Managing server-side state is one of the most complicated and error-prone aspects of web application design, and one of the areas where Tapestry provides the most benefit. Generally speaking, Tapestry applications which are functional within a single server will be functional within a cluster with no additional effort. This doesn't mean planning for clustering, and testing of clustering, is not necessary; it just means that, when using Tapestry, it is possible to narrow the design and testing focus.

The point of server-side state is to ensure that information about the user acquired during the session is available later in the same session. The canonical example is an application that requires some form of login to access some or all of its content; the identify of the user must be collected at some point (in a login page) and be generally available to other pages.

The other aspect of server-side state concerns failover. Failover is an aspect of highly-available computing where the processing of the application is spread across many servers. A group of servers used in this way is referred to as a cluster. Generally speaking (and this may vary significantly between vendor's implementations) requests from a particular client will be routed to the same server within the cluster.

In the event that the particular server in question fails (crashes unexpectedly, or otherwise brought out of service), future requests from the client will be routed to a different, surviving server within the cluster. This failover event should occur in such a way that the client is unaware that anything exceptional has occured with the web application; and this means that any server-side state gathered by the original server must be available to the backup server.

The main mechanism for handling this using the Java Servlet API is the HttpSession. The session can store attributes, much like a Map. Attributes are object values referenced with a string key. In the event of a failover, all such attributes are expected to be available on the new, backup server, to which the client's requests are routed.

Different application servers implement HttpSession replication and failover in different ways; the servlet API specification is delibrately non-specific on how this implementation should take place.

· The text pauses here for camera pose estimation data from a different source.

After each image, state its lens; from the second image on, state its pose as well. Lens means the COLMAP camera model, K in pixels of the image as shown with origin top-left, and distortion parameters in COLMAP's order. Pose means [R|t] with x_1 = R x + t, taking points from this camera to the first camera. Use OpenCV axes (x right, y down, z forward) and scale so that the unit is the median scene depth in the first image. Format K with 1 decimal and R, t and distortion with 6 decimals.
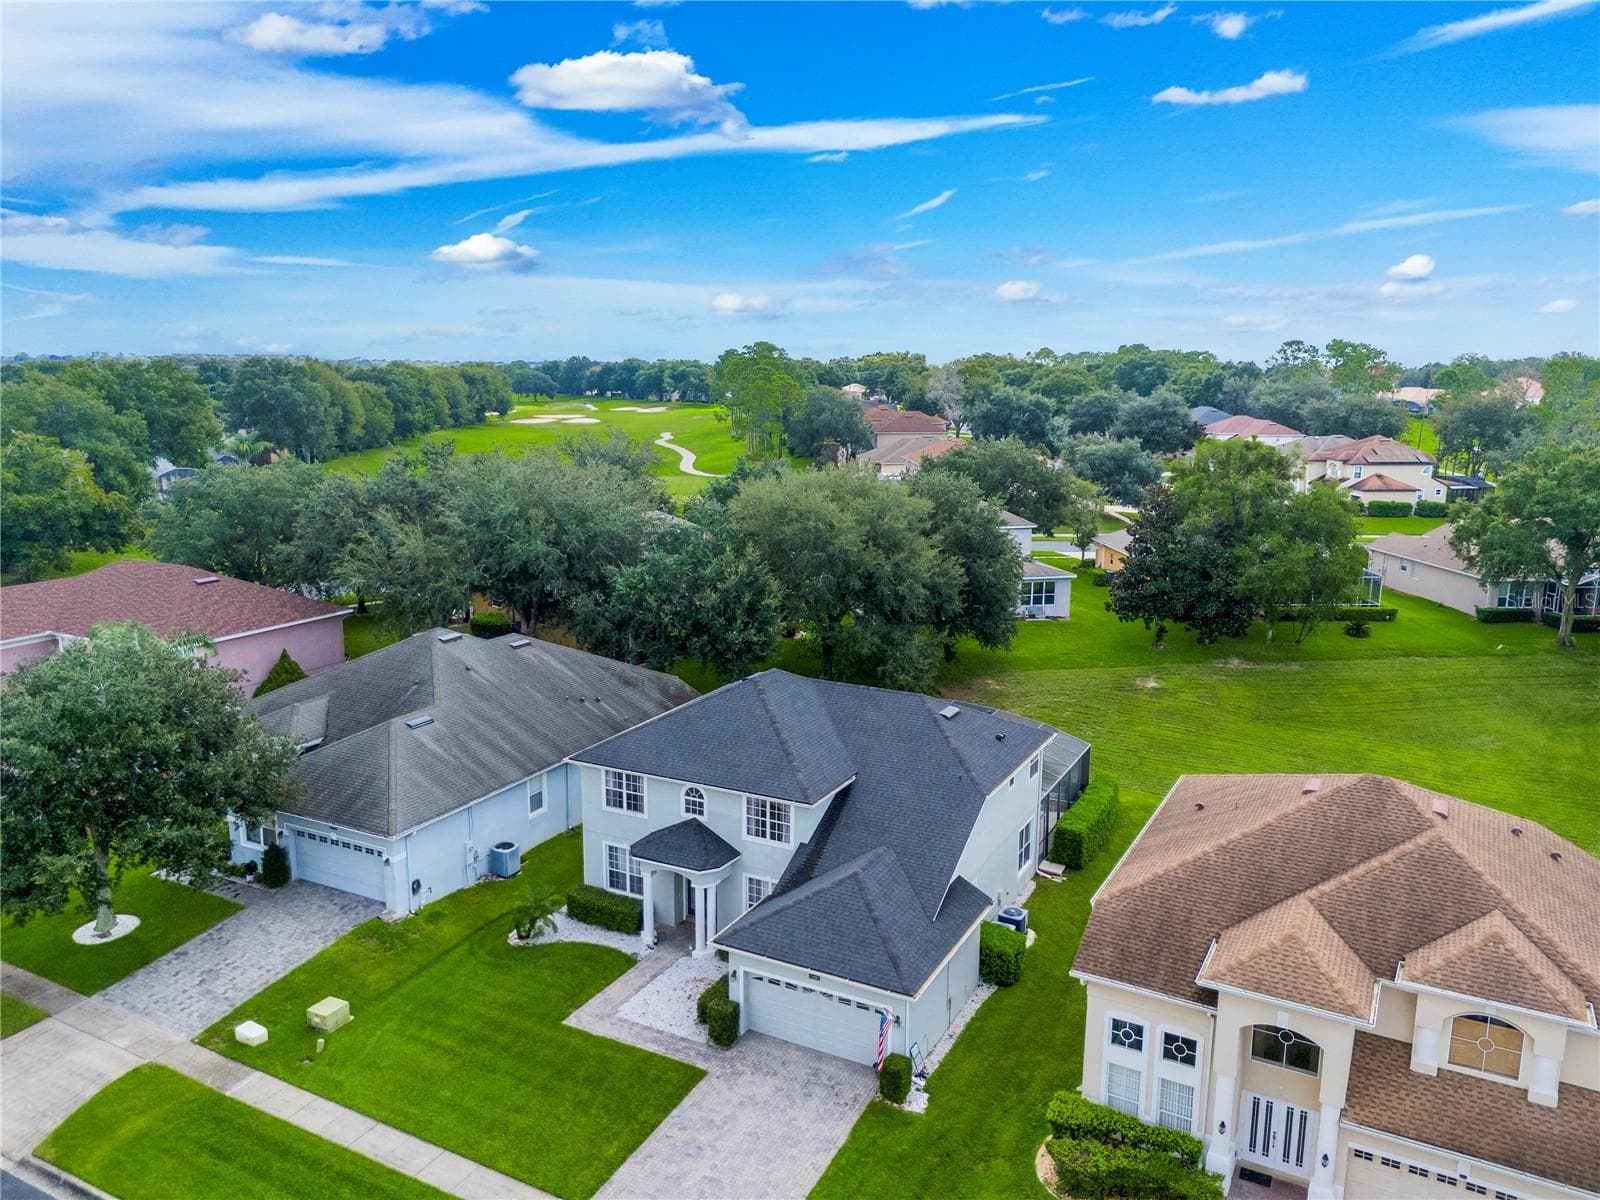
lens RADIAL K [[1206.6, 0, 800.0], [0, 1206.6, 600.0], [0, 0, 1]] dist [0.099776, -0.001920]
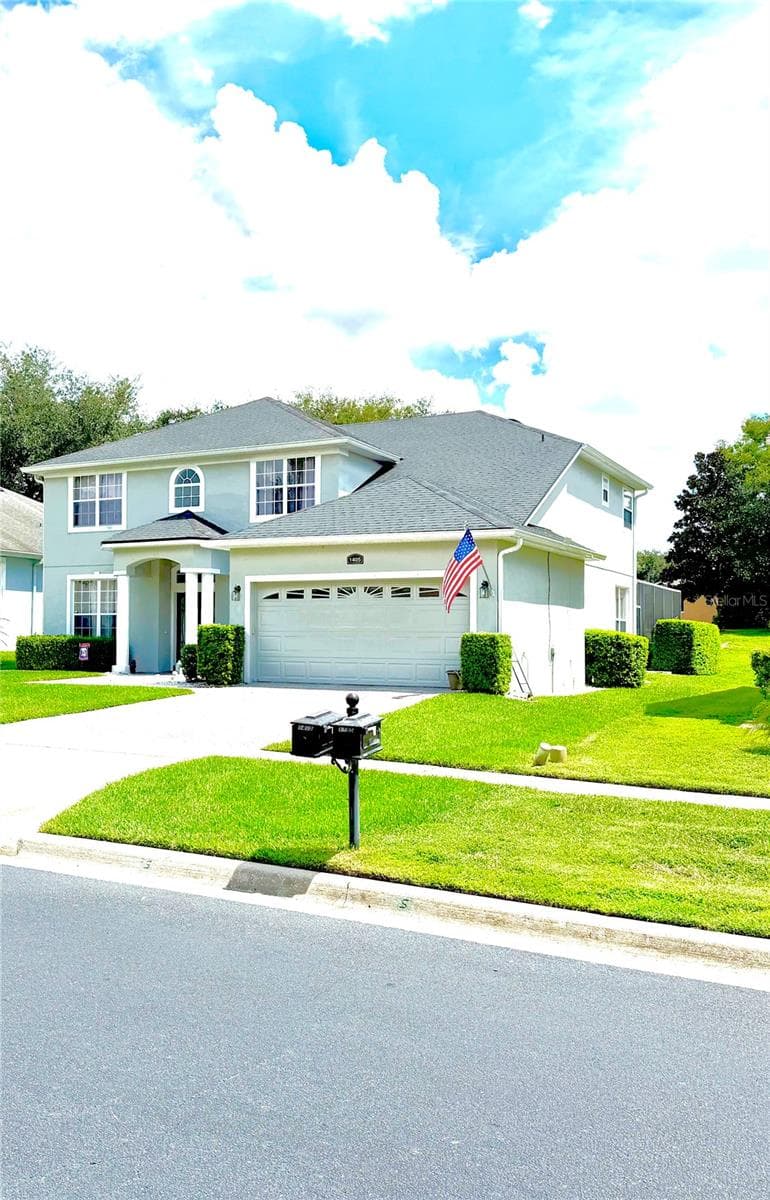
lens RADIAL K [[1086.5, 0, 289.8], [0, 1086.5, 626.1], [0, 0, 1]] dist [0.154012, 0.000531]
pose [[0.999941, 0.004085, -0.010073, -0.015588], [-0.006167, 0.976318, -0.216254, 0.398764], [0.008951, 0.216304, 0.976285, 0.350035]]
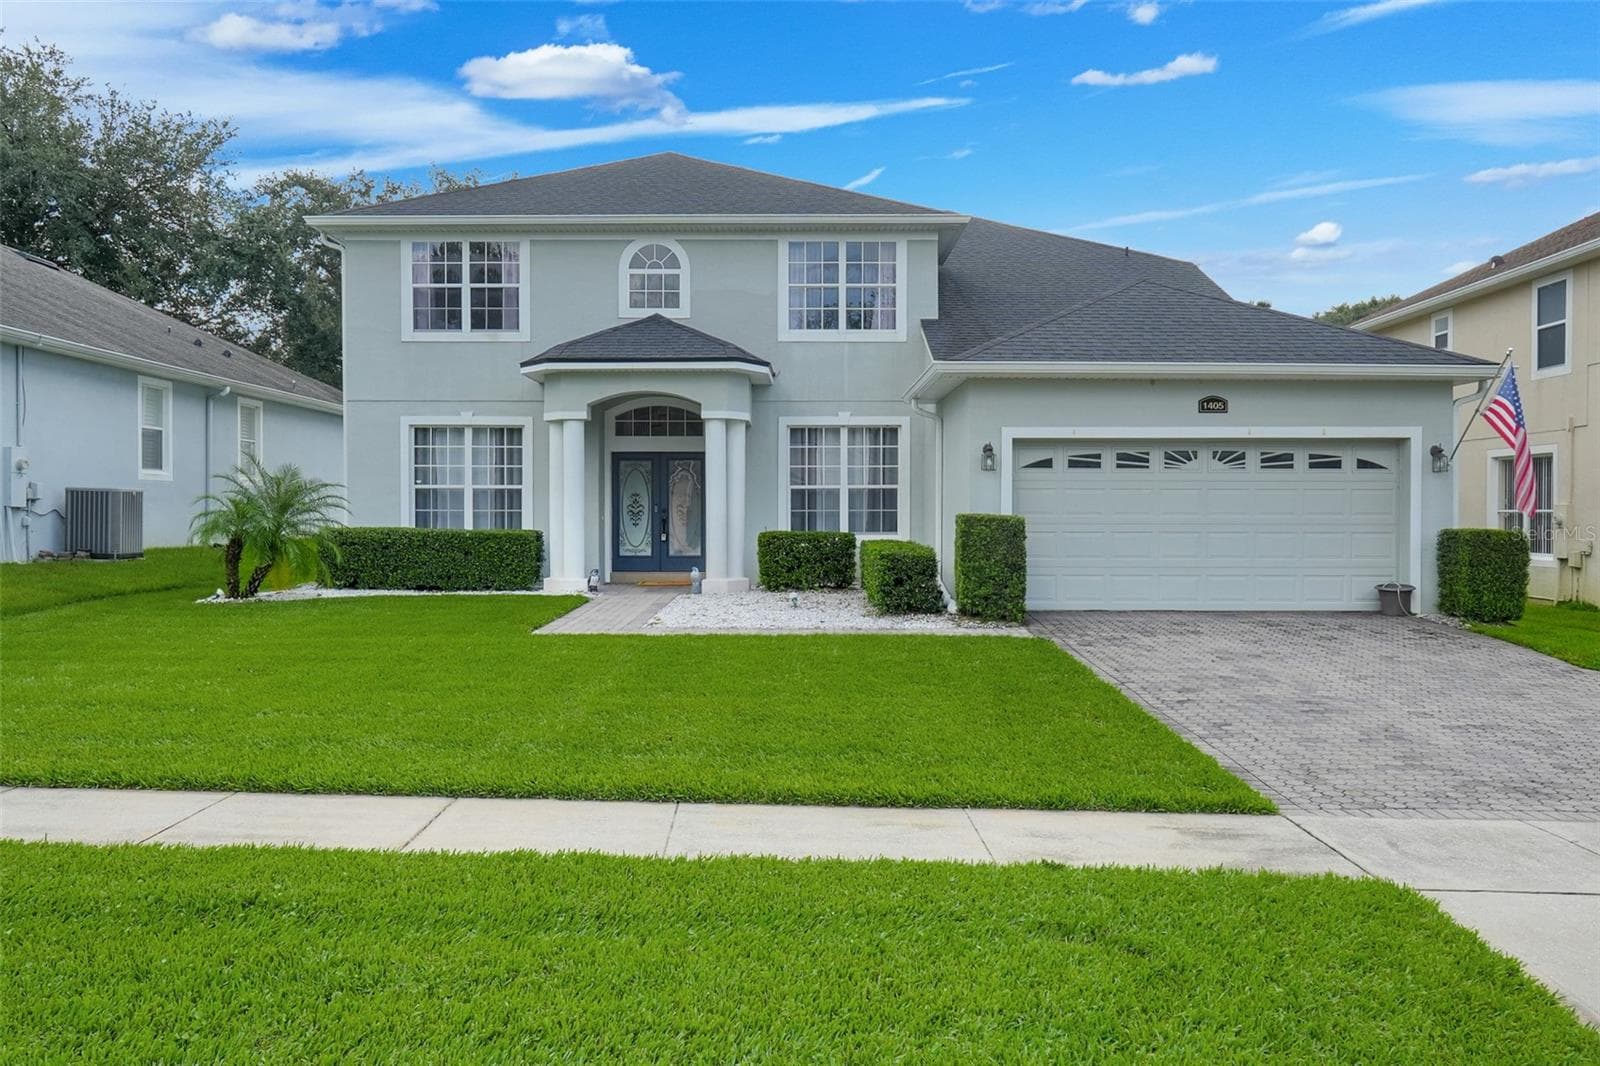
lens RADIAL K [[1184.6, 0, 793.2], [0, 1184.6, 530.1], [0, 0, 1]] dist [-0.008333, 0.044104]
pose [[0.879082, -0.007892, 0.476605, -0.253654], [0.096674, 0.982035, -0.162052, 0.336124], [-0.466764, 0.188532, 0.864053, 0.611029]]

Tapestry follows the conventions of the most limited interpretation of the servlet specification; it assumes that attribute replication only occurs when the HttpSession setAttribute() method is invoked [5].

Attribute replication was envisioned as a way to replicate simple, immutable objects such as String or Integer. Attempting to store mutable objects, such as List, Map or some user-defined class, can be problematic. For example, modifying an attribute value after it has been stored into the HttpSession may cause a failover error. Effectively, the backup server sees a snapshot of the object at the time that setAttribute() was invoked; any later change to the object's internal state is not replicated to the other servers in the cluster! This can result in strange and unpredictable behavior following a failover.

Tapestry attempts to sort out the issues involving server-side state in such a way that they are invisible to the developer. Most applications will not need to explicitly access the HttpSession at all, but may still have significant amounts of server-side state. The following sections go into more detail about how Tapestry approaches these issues.



[5] This is the replication strategy employed by BEA's WebLogic server.